The research, published in the British Medical Journal, found that adding a physical activity intervention to usual care did not reduce symptoms of depression more than usual care alone.

To carry out the study, a team from Bristol University and Exeter University, recruited 361 patients aged 18 to 69 years, who had recently been diagnosed with depression. The participants were then split into two groups to receive either the physical activity intervention in addition to usual care, or usual care on its own.

Both the groups were followed up for 12 months to assess any change in their symptoms. But, it was found that adding exercise failed to alleviate symptoms of depression more than usual care alone, the Daily Telegraph reported.

The study, which is the first large-scale trial to assess the effects of exercise on depression, contrasts with clinical guidance that recommends exercise to help those suffering from the mental illness.

Previously most of the evidence for the positive effect of physical activity in treating depression has come from studies of small, non-clinical samples using interventions that would not be practicable in an NHS setting.

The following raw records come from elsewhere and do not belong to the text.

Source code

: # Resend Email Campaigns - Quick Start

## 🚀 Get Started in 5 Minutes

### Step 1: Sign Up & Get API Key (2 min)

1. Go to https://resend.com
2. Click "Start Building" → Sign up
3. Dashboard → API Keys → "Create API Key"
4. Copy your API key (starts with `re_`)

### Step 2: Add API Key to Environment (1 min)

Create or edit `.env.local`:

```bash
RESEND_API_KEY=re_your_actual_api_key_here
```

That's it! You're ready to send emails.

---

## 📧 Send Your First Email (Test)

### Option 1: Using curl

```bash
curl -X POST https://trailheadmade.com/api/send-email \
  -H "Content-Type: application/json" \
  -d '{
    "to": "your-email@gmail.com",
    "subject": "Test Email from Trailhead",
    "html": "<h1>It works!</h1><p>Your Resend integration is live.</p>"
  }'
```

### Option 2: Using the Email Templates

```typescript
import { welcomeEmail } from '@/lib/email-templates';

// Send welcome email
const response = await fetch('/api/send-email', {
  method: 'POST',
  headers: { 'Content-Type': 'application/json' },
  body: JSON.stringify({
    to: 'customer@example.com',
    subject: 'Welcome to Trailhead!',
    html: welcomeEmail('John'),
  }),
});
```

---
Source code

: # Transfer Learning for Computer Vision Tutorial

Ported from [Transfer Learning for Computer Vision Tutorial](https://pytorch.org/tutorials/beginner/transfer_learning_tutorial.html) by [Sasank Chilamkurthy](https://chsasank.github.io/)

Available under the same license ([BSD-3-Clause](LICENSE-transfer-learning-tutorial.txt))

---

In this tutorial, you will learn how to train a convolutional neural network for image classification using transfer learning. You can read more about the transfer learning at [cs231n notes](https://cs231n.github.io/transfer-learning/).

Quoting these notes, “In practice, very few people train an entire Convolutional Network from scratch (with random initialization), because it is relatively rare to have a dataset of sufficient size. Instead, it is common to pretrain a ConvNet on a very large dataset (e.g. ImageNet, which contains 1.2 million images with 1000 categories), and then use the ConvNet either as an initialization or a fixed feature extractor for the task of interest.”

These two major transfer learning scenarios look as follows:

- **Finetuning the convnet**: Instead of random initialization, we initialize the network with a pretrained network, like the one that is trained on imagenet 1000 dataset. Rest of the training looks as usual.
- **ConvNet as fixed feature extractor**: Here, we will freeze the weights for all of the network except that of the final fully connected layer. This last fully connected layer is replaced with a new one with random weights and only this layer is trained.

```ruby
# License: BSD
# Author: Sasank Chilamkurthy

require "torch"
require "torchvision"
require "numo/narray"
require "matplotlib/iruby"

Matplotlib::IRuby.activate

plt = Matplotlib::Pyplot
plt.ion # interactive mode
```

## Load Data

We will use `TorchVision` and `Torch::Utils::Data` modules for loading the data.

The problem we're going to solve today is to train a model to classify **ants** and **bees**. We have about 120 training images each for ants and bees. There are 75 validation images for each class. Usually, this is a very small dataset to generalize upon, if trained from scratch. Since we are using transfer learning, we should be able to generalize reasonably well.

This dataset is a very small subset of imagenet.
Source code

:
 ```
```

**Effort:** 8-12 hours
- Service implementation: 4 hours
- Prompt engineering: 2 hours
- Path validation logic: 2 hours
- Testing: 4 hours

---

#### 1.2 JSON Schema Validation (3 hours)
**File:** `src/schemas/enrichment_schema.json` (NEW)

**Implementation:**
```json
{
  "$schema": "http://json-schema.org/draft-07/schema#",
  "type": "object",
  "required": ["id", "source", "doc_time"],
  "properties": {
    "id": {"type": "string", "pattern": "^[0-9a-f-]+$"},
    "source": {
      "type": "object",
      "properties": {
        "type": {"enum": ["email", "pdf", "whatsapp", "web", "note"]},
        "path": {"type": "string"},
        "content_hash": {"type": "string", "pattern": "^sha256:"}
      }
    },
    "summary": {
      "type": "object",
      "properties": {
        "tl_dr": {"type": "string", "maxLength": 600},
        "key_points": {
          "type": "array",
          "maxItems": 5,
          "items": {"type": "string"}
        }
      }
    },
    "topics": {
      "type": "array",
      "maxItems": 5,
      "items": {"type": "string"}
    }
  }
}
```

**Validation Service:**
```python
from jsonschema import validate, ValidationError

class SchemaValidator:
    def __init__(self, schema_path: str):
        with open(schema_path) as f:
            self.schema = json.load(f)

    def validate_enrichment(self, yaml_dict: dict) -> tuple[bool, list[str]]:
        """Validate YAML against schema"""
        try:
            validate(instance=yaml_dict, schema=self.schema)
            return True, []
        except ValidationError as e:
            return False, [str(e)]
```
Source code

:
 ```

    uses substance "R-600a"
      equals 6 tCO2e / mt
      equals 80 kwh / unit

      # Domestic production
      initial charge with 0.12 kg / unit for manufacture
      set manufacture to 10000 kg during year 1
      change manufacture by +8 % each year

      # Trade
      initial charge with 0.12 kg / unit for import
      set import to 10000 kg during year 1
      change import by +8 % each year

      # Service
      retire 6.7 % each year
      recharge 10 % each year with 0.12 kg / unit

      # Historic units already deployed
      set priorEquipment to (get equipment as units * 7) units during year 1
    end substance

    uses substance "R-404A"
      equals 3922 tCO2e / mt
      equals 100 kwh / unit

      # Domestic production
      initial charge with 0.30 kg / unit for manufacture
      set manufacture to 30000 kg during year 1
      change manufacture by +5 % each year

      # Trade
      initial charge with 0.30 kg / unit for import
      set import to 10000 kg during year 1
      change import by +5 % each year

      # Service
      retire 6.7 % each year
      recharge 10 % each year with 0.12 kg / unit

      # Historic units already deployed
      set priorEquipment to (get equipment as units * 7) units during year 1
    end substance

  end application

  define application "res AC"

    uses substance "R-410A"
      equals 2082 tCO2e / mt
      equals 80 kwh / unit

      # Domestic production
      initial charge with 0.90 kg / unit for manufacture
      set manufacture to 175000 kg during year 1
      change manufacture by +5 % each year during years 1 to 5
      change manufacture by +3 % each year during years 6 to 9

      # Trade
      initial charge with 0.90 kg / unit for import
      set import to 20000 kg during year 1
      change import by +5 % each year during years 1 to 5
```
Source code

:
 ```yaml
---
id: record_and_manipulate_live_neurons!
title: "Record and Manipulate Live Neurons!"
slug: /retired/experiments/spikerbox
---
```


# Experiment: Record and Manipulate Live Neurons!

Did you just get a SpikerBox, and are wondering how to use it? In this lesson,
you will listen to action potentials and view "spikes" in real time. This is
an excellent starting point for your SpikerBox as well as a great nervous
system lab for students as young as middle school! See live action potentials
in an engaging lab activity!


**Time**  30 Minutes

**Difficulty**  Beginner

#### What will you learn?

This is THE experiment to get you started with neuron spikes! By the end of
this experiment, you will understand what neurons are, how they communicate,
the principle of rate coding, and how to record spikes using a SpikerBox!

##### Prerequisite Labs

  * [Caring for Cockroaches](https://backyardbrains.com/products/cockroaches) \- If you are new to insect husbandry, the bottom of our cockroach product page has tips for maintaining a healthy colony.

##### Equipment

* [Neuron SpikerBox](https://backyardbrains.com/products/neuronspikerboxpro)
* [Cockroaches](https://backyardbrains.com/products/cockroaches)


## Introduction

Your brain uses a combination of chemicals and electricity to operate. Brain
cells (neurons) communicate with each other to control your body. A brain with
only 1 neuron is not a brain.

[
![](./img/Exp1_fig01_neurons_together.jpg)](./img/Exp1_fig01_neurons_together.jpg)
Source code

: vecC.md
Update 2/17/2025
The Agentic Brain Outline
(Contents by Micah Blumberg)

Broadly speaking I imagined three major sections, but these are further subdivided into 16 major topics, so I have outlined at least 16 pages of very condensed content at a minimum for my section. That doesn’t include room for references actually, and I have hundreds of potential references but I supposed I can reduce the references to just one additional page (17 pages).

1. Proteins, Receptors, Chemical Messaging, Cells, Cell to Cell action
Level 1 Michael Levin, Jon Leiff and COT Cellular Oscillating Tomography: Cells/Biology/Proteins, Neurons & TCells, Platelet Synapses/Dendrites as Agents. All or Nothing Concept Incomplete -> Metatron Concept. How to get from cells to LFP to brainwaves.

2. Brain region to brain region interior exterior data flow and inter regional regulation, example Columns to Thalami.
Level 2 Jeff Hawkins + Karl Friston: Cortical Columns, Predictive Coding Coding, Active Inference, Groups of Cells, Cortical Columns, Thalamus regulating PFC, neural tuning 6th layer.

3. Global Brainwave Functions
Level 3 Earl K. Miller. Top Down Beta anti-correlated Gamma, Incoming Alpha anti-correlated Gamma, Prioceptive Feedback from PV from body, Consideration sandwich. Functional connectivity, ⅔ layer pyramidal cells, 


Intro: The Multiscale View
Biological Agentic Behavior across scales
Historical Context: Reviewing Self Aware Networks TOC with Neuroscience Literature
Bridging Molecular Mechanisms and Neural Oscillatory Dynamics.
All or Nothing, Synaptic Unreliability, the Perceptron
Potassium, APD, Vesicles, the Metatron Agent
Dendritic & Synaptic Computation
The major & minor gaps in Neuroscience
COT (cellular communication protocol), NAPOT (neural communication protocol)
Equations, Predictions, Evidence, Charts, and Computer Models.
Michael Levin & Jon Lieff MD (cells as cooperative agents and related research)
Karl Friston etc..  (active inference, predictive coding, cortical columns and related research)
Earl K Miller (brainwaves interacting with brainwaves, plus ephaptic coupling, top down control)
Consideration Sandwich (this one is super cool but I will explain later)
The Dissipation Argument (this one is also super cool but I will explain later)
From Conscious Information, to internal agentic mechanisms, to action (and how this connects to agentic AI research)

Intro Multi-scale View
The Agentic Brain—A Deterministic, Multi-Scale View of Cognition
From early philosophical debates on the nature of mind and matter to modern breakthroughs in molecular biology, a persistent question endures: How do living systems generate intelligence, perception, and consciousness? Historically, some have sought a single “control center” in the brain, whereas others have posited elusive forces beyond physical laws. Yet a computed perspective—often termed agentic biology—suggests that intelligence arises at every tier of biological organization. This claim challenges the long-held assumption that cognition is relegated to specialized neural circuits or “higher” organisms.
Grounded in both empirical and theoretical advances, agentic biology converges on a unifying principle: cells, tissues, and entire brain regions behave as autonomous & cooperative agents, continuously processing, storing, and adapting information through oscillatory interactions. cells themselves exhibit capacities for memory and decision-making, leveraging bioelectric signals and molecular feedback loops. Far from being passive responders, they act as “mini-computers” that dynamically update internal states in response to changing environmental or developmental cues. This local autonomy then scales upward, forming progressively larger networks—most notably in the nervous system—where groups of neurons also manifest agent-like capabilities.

“Numerous studies have reported the positive effects of physical activity for people suffering with depression but our intervention was not an effective strategy for reducing symptoms,” said researcher Melanie Chalder of the University of Bristol’s School of Social and Community Medicine.

“However, it is important to note that increased physical activity is beneficial for people with other conditions such as obesity, diabetes and cardiovascular disease and, of course, these conditions can affect people with depression.”

Co-researcher Dr. John Campbell from University of Exeter added: “Many suffering from depression would prefer not to have to take traditional anti-depressant medication preferring instead to consider alternative forms of therapy.

“Exercise and activity appeared to offer promise as one such treatment, but this carefully-designed research study has shown that exercise does not appear to be effective in treating depression.”